## WORK REQUEST
Taking each line of the material below in turn, count those containing the string "START". Provide the number alone.

## RECORDS FOR THIS TASK
━━━━━━

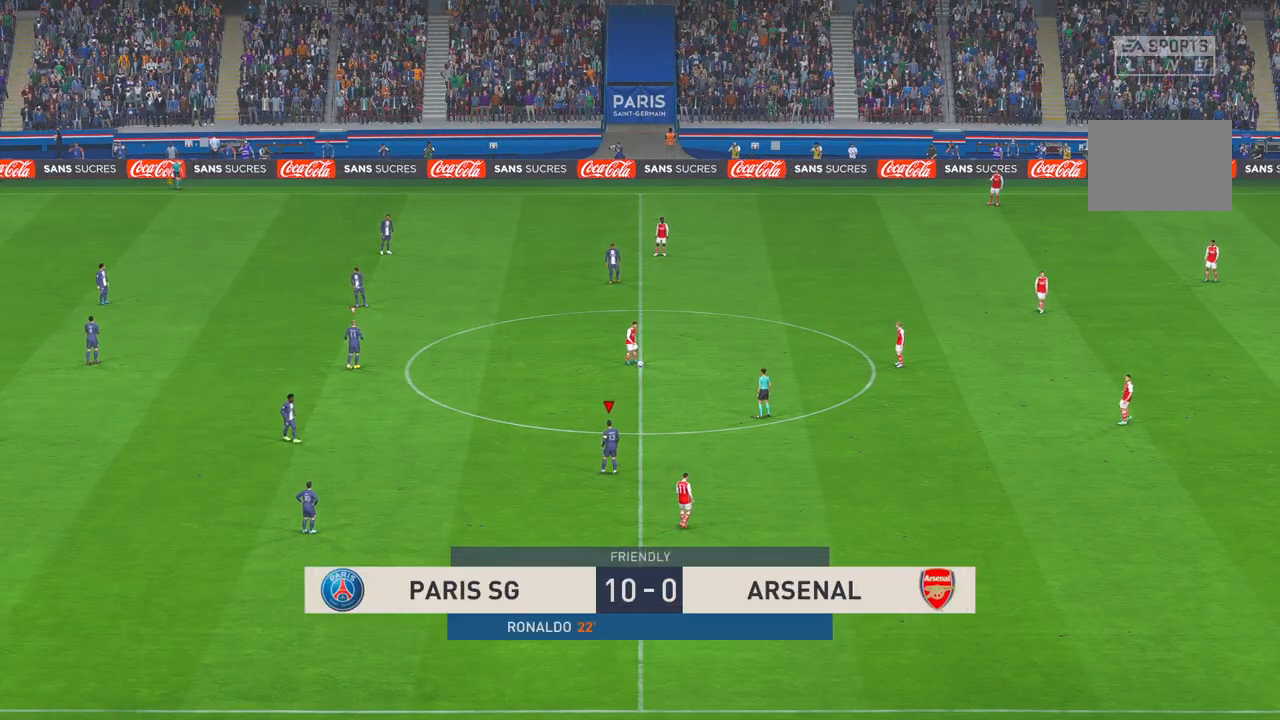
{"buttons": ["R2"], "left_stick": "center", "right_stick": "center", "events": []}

━━━━━━

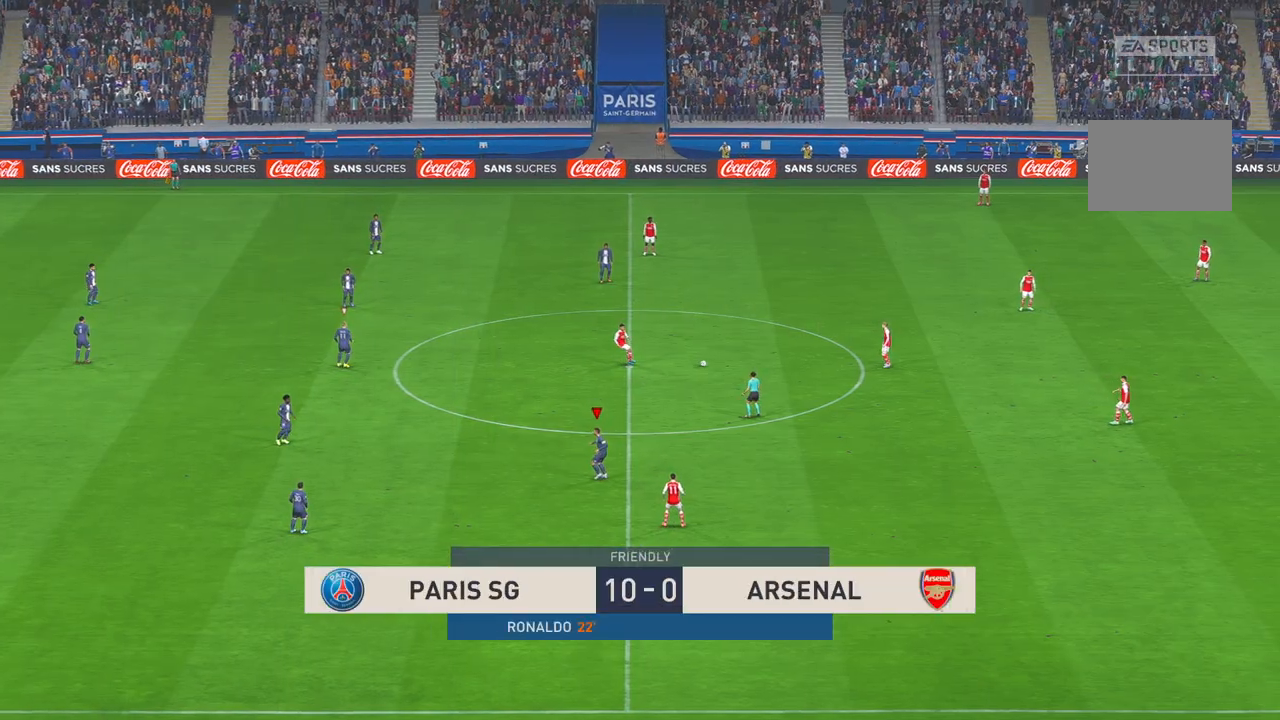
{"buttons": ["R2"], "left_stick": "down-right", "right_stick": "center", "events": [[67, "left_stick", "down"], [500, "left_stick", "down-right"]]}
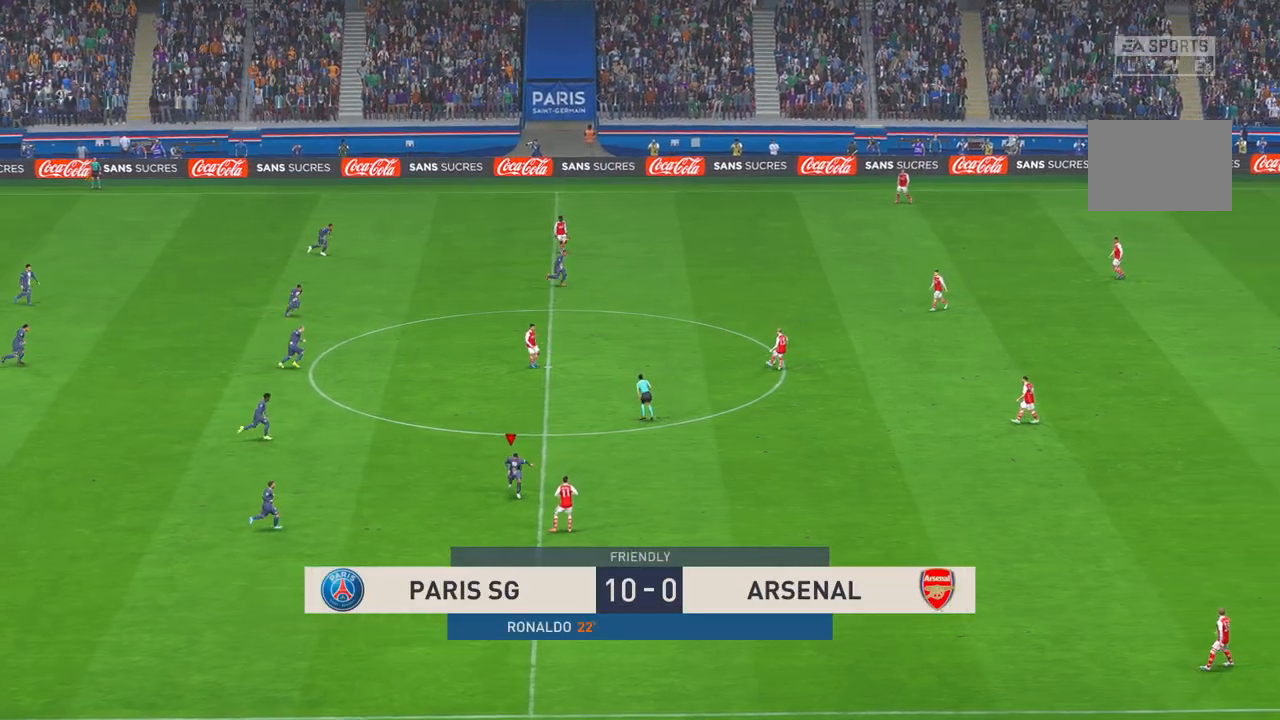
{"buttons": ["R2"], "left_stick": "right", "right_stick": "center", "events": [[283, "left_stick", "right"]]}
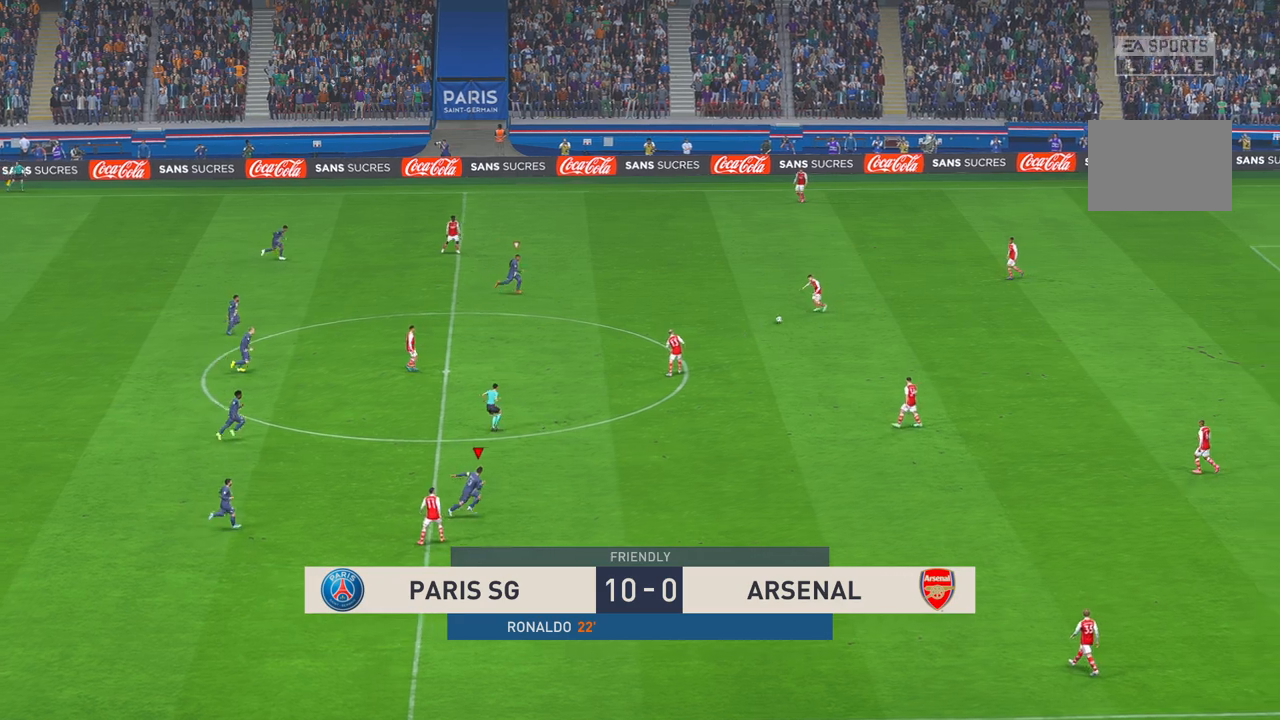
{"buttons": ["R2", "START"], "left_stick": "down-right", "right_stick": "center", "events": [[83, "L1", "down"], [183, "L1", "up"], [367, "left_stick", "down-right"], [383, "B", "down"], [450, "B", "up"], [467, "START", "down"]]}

━━━━━━

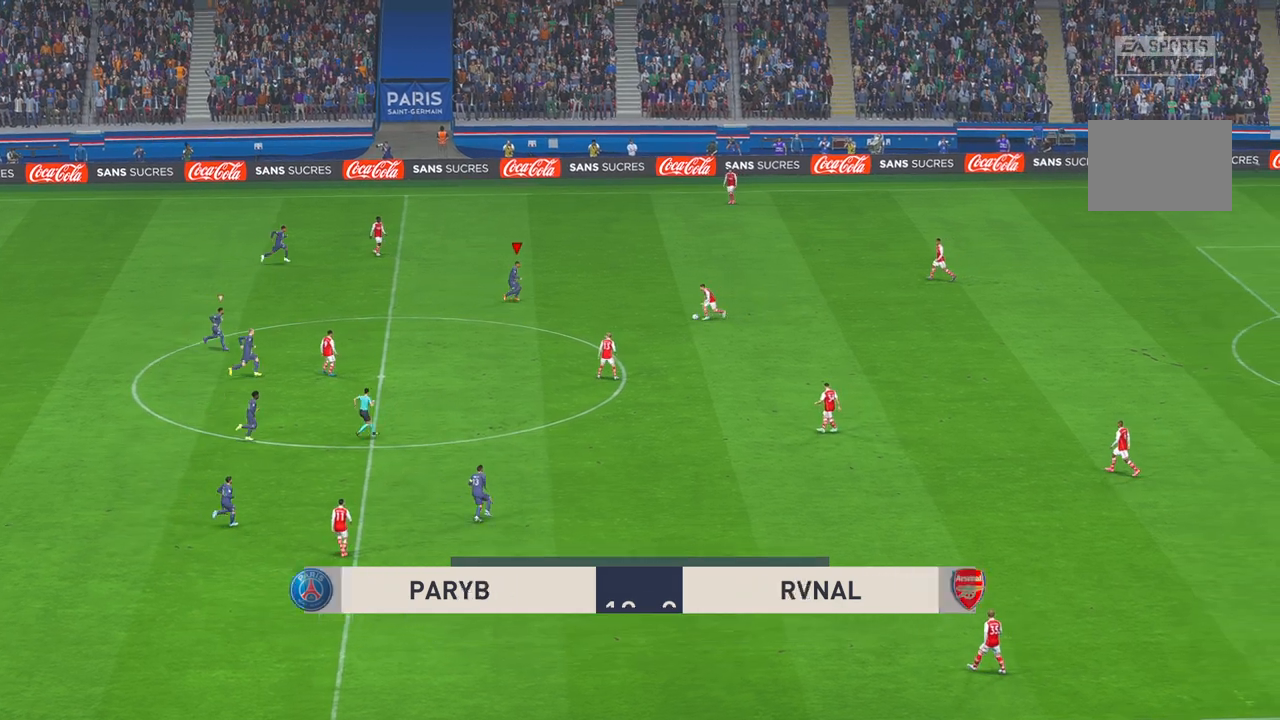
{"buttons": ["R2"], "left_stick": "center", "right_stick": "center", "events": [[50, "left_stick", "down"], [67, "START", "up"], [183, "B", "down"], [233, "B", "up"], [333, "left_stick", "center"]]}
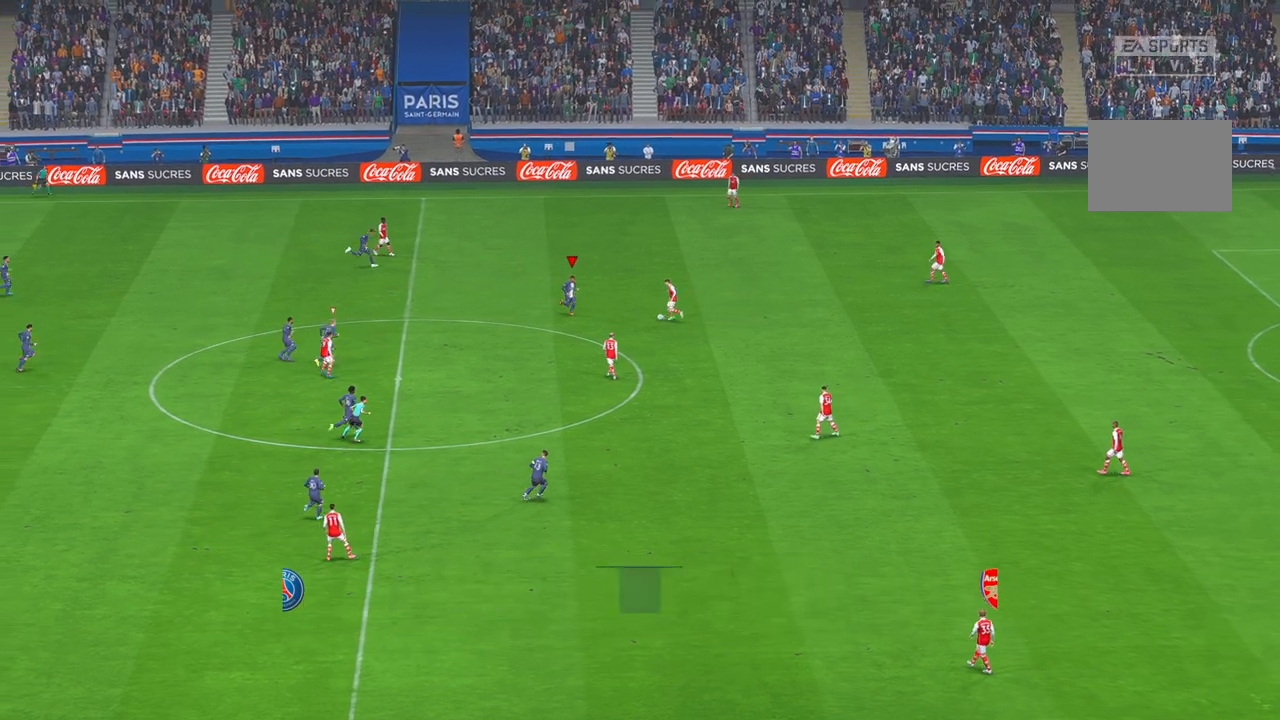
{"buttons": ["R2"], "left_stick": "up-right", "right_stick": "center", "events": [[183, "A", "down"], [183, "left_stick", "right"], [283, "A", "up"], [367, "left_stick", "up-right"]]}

━━━━━━

## SOLUTION FOR THIS PROBLEM
2